Geographically, sites based in Crimea, Cuba, Iran, North Korea, Sudan, and Syria can't apply though some exceptions might be made even here.
Although individuals won't be eligible, sites set up within Google's own services (such as Blogger) are already protected. As plum targets, third-party hosting systems often already have their own protection too.
How does it work
Google says that Shield can be set up by an admin in ten minutes as long as they have a Google account (the connection can also be turned off through DNS settings). One configured as a reverse proxy (preferably with SSL turned on), the service works in two ways that parallel the sort of protection on offer inside its own services. A first layer filters distinguishes good traffic from bad, something an Internet presence as massive as Google should be adept at. Essentially, Google can see which attacks are unfolding and where and work out whether some of this is being directed at a particular website.

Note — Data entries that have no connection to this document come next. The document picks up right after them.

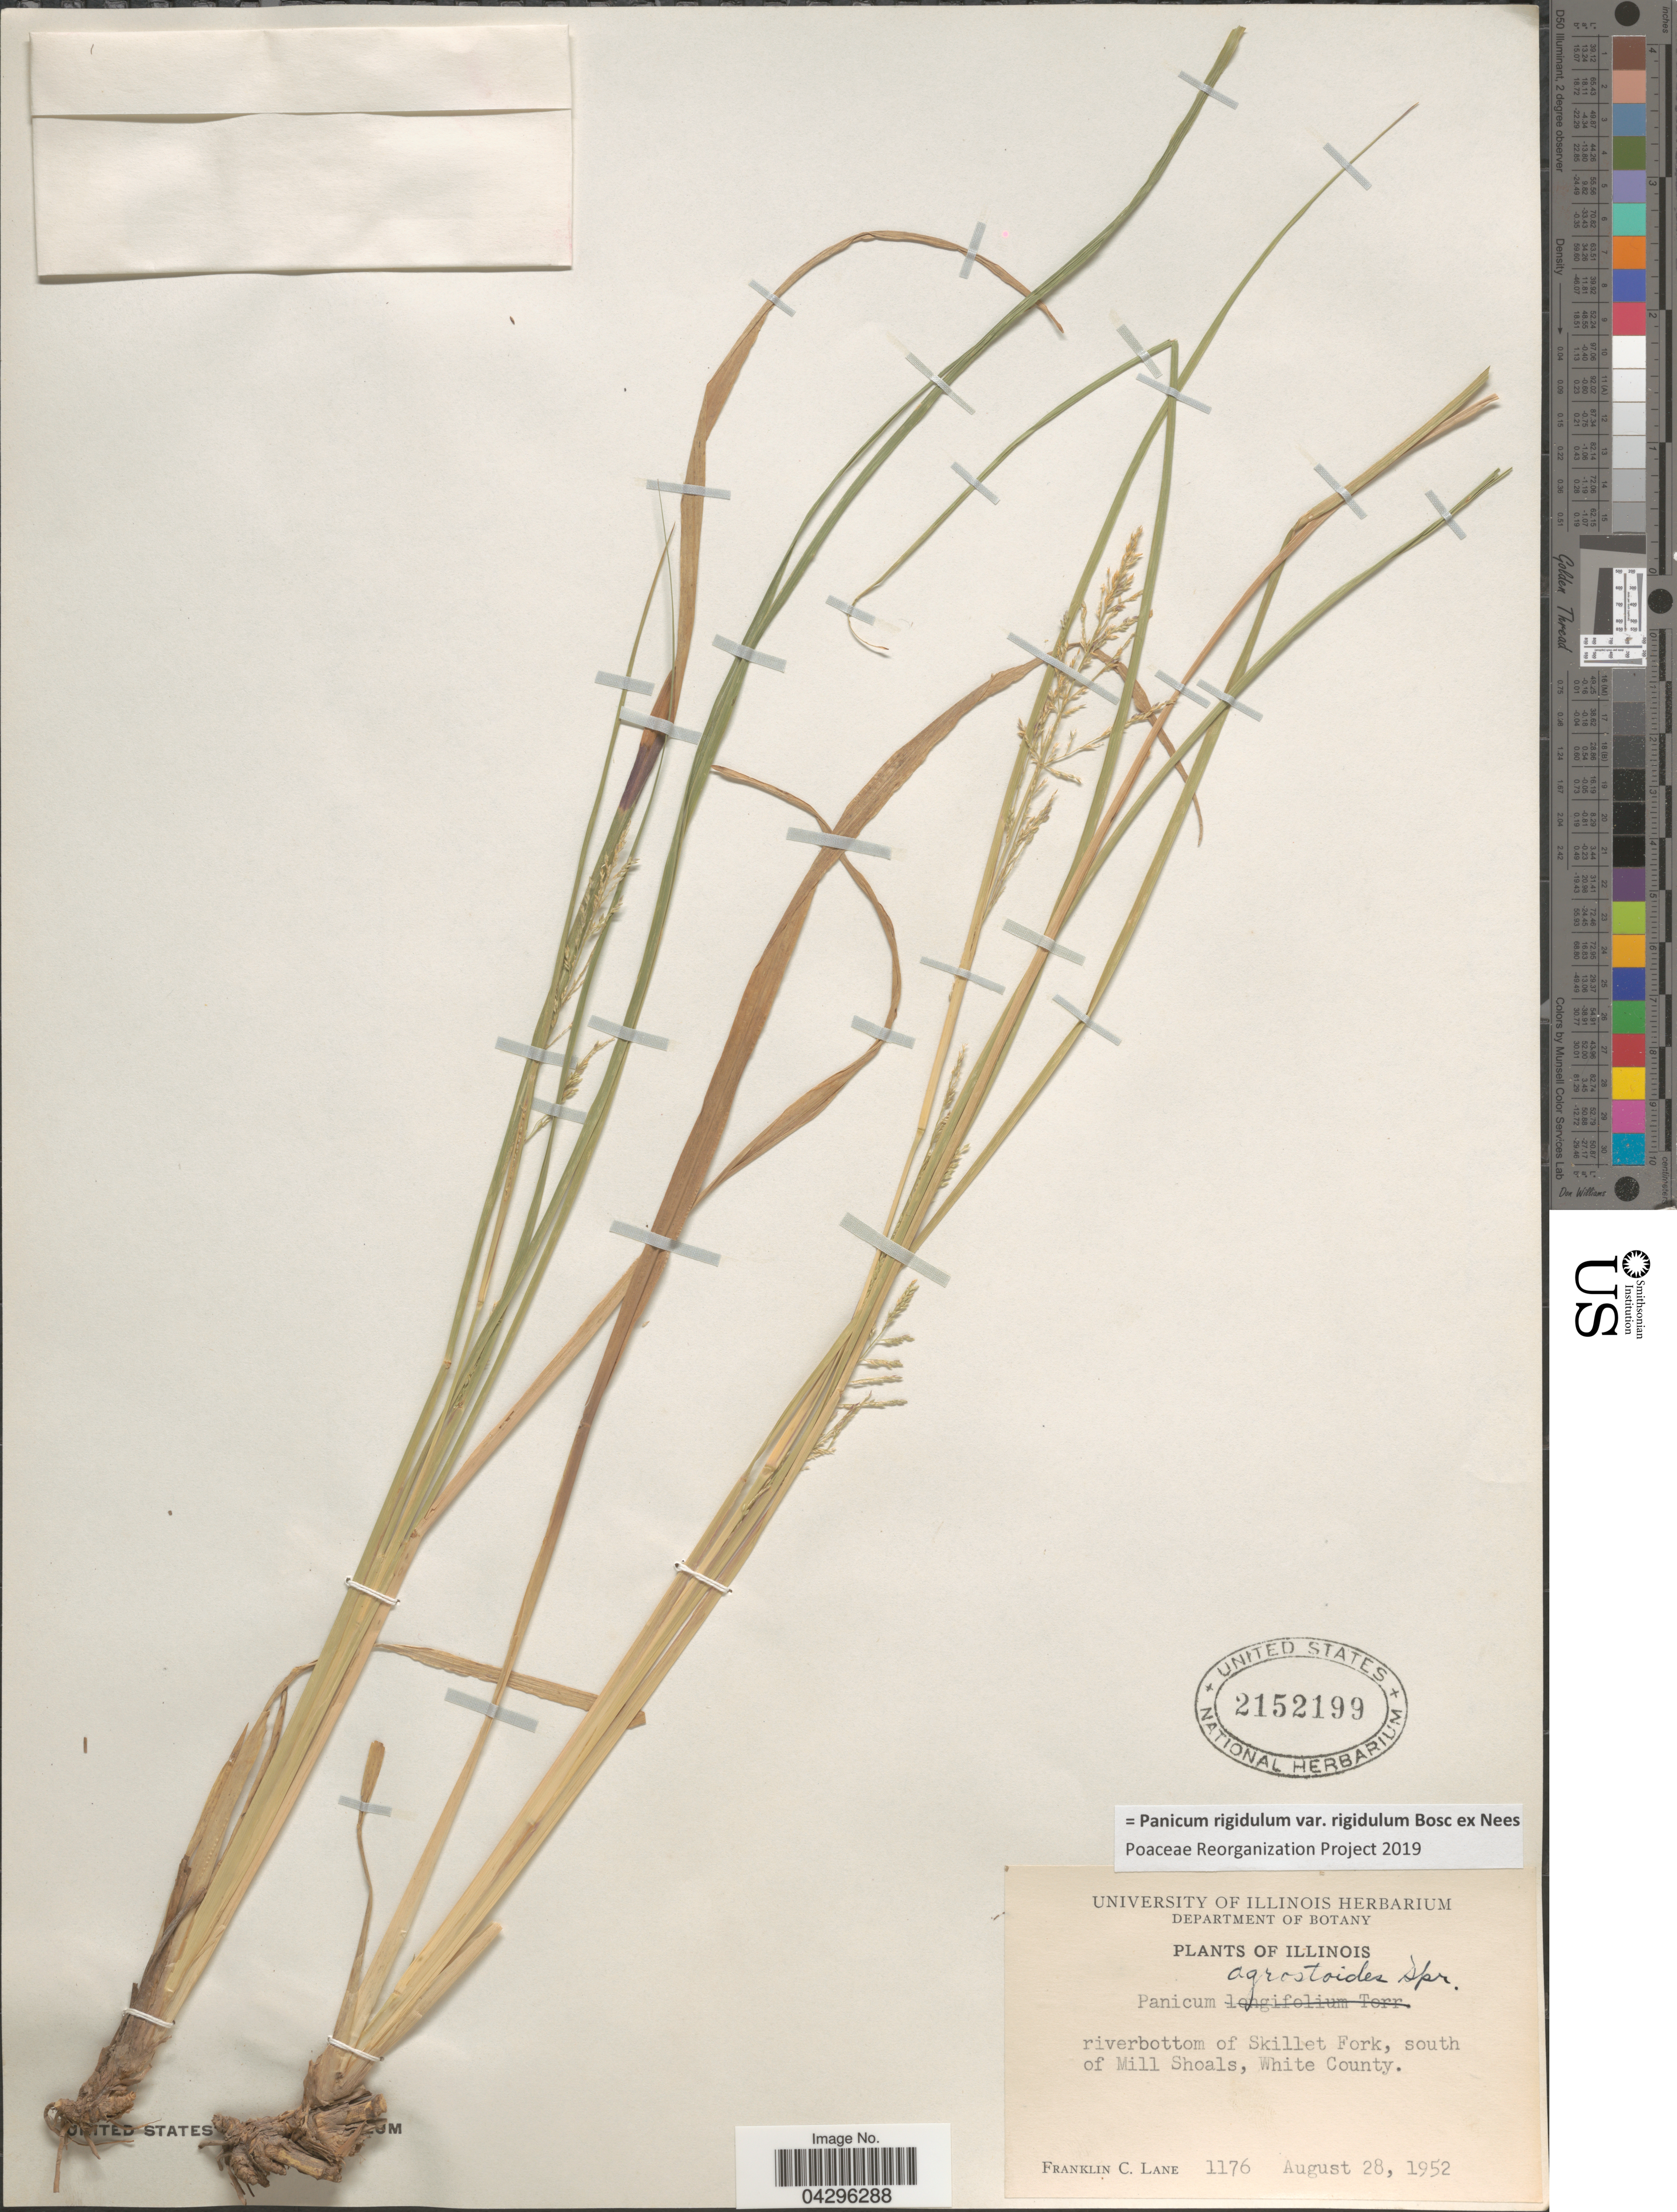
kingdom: Plantae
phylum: Tracheophyta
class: Liliopsida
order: Poales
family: Poaceae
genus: Panicum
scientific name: Panicum rigidulum var. rigidulum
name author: Bosc ex Nees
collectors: F. Lane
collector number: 1176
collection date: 1952-08-28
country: United States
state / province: Illinois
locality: Riverbottom of Skillet Fork, south of Mill Shoals, White County.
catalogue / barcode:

Because Google is effectively proxying a given site it is not itself hosting, another technique used is caching, where Google holds a copy of the site on its servers, keeping the site up and running even when the original might be stressed. This approach might not be for everyone.
What appears to be on offer here is no exactly the same as DDoS mitigation but should work fine as long as sites aren't large and complex. Some might notice some latency while others might experience better performance.
Google's Project Shield explained - what the industry thinks
Google proposing is not a threat to the established providers who would not expect to sell to the sort of organisations who will qualify for Project Shield. As for larger publishers, assuming they qualify, many will already have equivalent services in place with guaranteed service levels. As a free service, Shield makes no such promises and has no Service Level Agreements.
"This (website caching) can help against certain attack vectors, but it doesn't fully addresses the different DDoS threats that websites are facing today," commented Igal Zeifman of security firm Imperva whose Incapsula service offers DDoS mitigation.
Although not a independent voice in this issue, Zeifman does point out some limitations of the service.
"It cannot mitigate network layer attacks, especially direct-to-IP attacks that target specific IP addresses and elements of a network's infrastructure. There is also the question of attack duration, as many DDoS assault can be easily sustained for days, weeks or even months at a time. For attacks like these, serving stale cached content is a hard compromise, perhaps even more so for a news organisation."